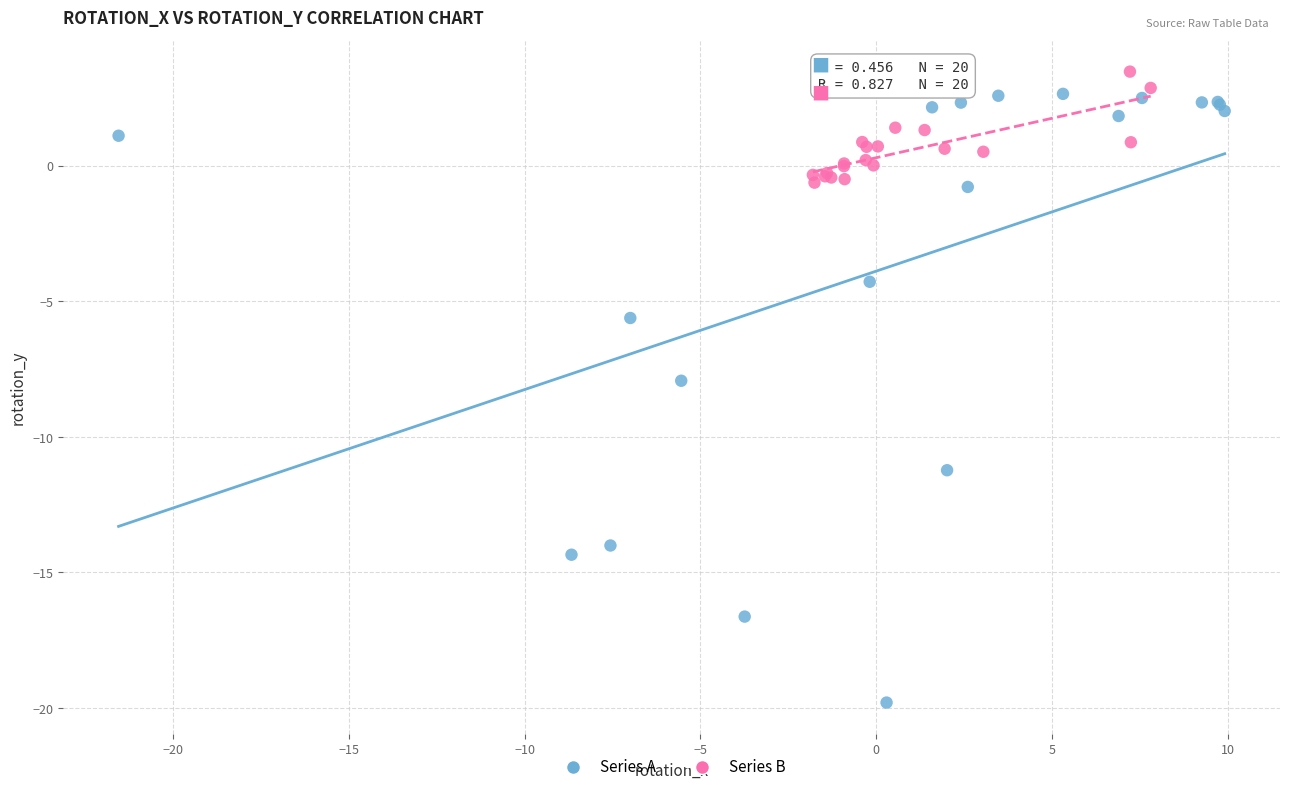

Which series contains the lowest Y value?

Series A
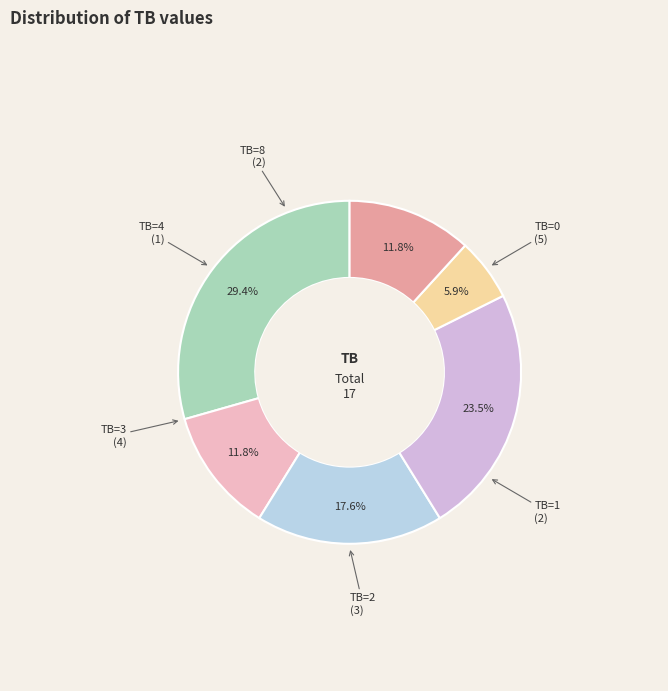

How many segments does this pie chart have?

6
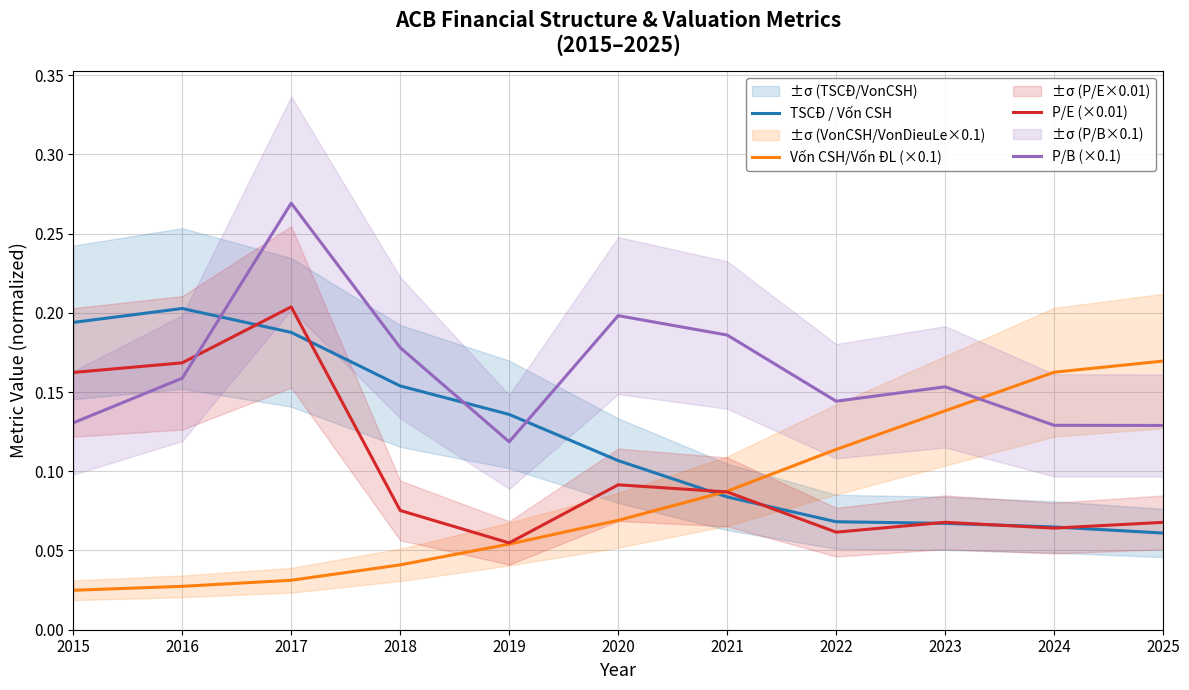

What is the difference between the maximum and minimum values in the TSCĐ / Vốn CSH series?

0.1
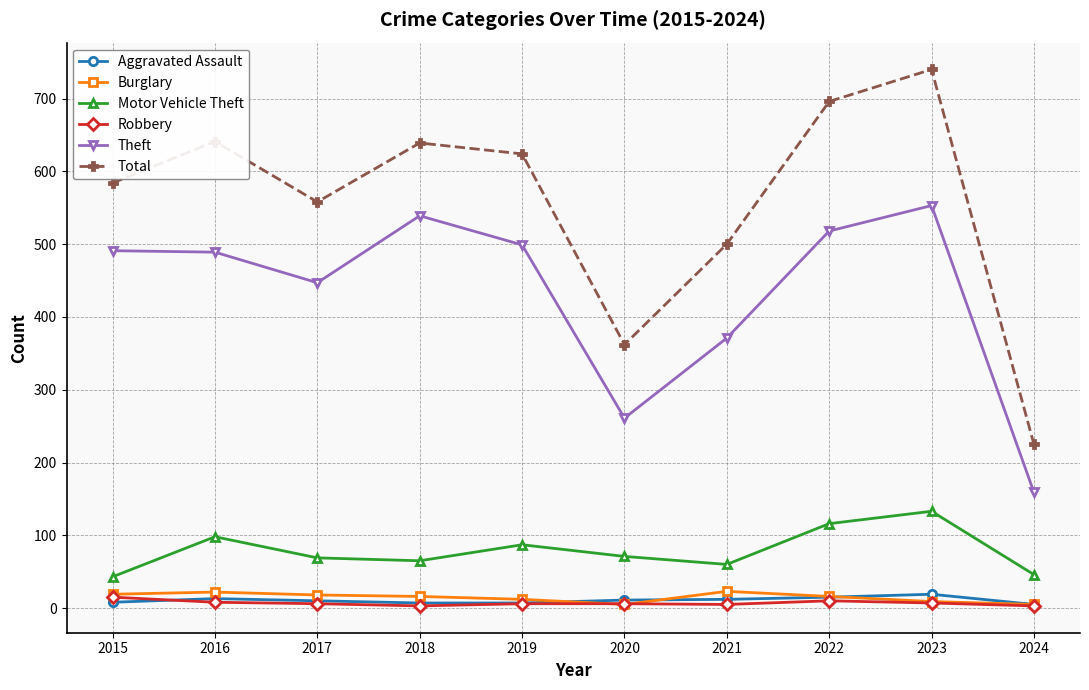

What is the sum of all Motor Vehicle Theft values?

788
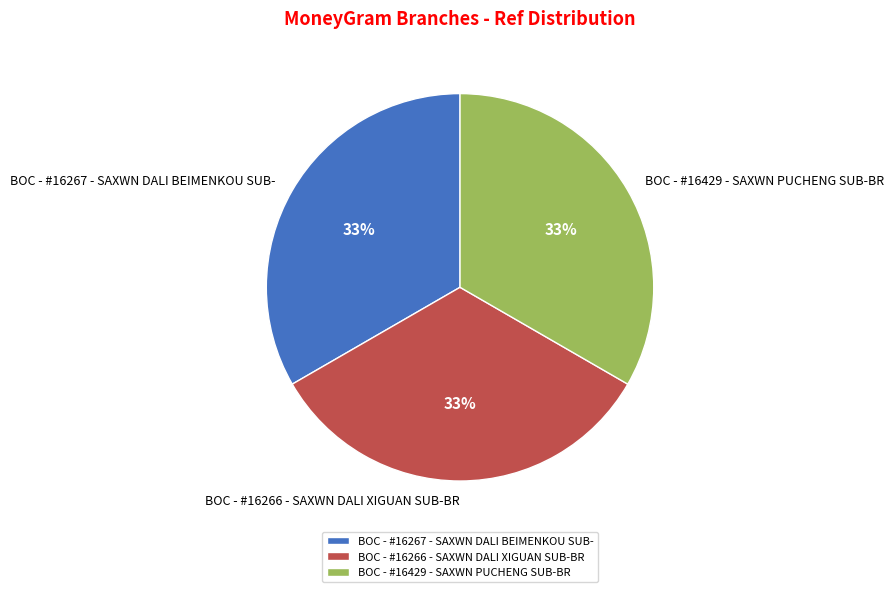

Approximately how many times larger is the value at BOC - #16266 - SAXWN DALI XIGUAN SUB-BR compared to BOC - #16429 - SAXWN PUCHENG SUB-BR?

1.0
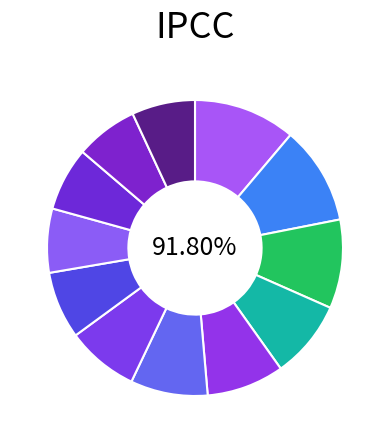

Combined, what portion of the pie is 2 and 4?

19.3%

__________

Copy out the items word for word, from the line containing "Approximately how many" through the end of the items, inclusive, and omit the pictures.

Approximately how many times larger is the value at BOC - #16266 - SAXWN DALI XIGUAN SUB-BR compared to BOC - #16429 - SAXWN PUCHENG SUB-BR?

1.0

Combined, what portion of the pie is 2 and 4?

19.3%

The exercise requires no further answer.